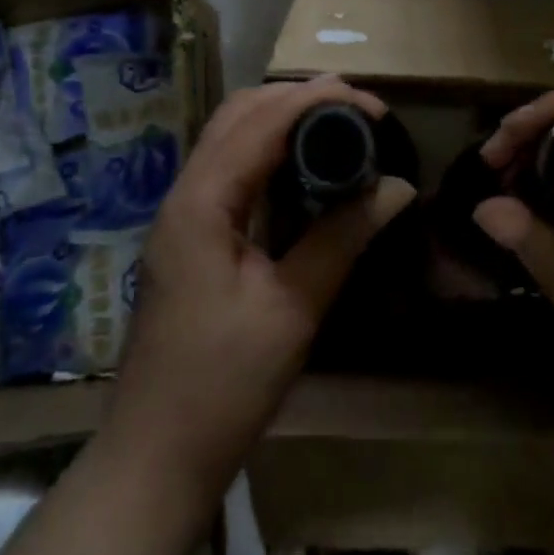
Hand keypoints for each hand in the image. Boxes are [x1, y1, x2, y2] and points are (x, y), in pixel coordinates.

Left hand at [106, 76, 417, 493]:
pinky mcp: (190, 232)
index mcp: (202, 201)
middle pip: (239, 112)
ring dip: (281, 116)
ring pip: (230, 133)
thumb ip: (343, 237)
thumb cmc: (222, 386)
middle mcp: (185, 192)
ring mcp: (182, 212)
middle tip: (357, 110)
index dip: (319, 99)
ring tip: (336, 124)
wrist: (154, 458)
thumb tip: (399, 186)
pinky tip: (301, 166)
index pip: (263, 120)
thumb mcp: (292, 308)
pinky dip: (267, 146)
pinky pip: (229, 164)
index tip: (373, 106)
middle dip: (298, 96)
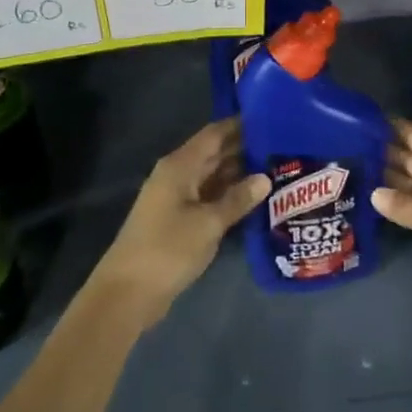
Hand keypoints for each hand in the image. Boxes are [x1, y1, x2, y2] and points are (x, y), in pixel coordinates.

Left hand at [94, 118, 268, 327]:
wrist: (128, 292)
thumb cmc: (168, 249)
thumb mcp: (208, 224)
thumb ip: (238, 199)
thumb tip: (265, 178)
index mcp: (180, 166)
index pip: (214, 134)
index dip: (240, 125)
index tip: (271, 119)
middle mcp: (178, 175)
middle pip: (214, 154)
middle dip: (245, 149)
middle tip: (283, 146)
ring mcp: (177, 198)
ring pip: (213, 176)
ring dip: (240, 173)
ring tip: (277, 169)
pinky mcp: (179, 219)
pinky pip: (209, 197)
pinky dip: (229, 195)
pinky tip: (255, 199)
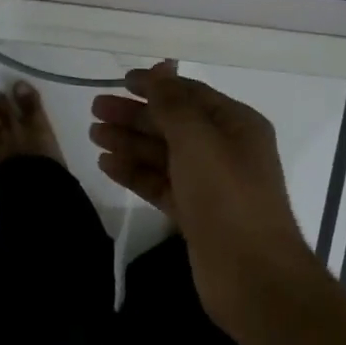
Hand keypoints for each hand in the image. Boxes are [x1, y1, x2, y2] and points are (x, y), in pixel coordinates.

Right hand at [91, 63, 321, 334]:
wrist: (251, 274)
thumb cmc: (227, 197)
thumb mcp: (198, 140)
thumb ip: (173, 104)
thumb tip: (159, 70)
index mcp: (236, 125)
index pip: (191, 95)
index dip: (156, 85)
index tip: (119, 81)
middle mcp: (225, 151)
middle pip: (174, 125)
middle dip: (136, 115)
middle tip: (95, 109)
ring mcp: (210, 185)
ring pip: (164, 156)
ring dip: (130, 143)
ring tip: (94, 135)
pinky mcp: (195, 215)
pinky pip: (161, 185)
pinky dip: (136, 173)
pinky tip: (107, 165)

▸ How to complete this task: Your output should consist only of the lines from the one containing "index mcp: (236, 125)" to the end of the records above, each retyped exactly.

▸ Task solution:
index mcp: (236, 125)
index pip: (191, 95)
index dip: (156, 85)
index tip: (119, 81)
middle mcp: (225, 151)
middle pip: (174, 125)
middle dip: (136, 115)
middle tip: (95, 109)
ring mcp: (210, 185)
ring pip: (164, 156)
ring dip: (130, 143)
ring tip: (94, 135)
pinky mcp: (195, 215)
pinky pip: (161, 185)
pinky dip: (136, 173)
pinky tip: (107, 165)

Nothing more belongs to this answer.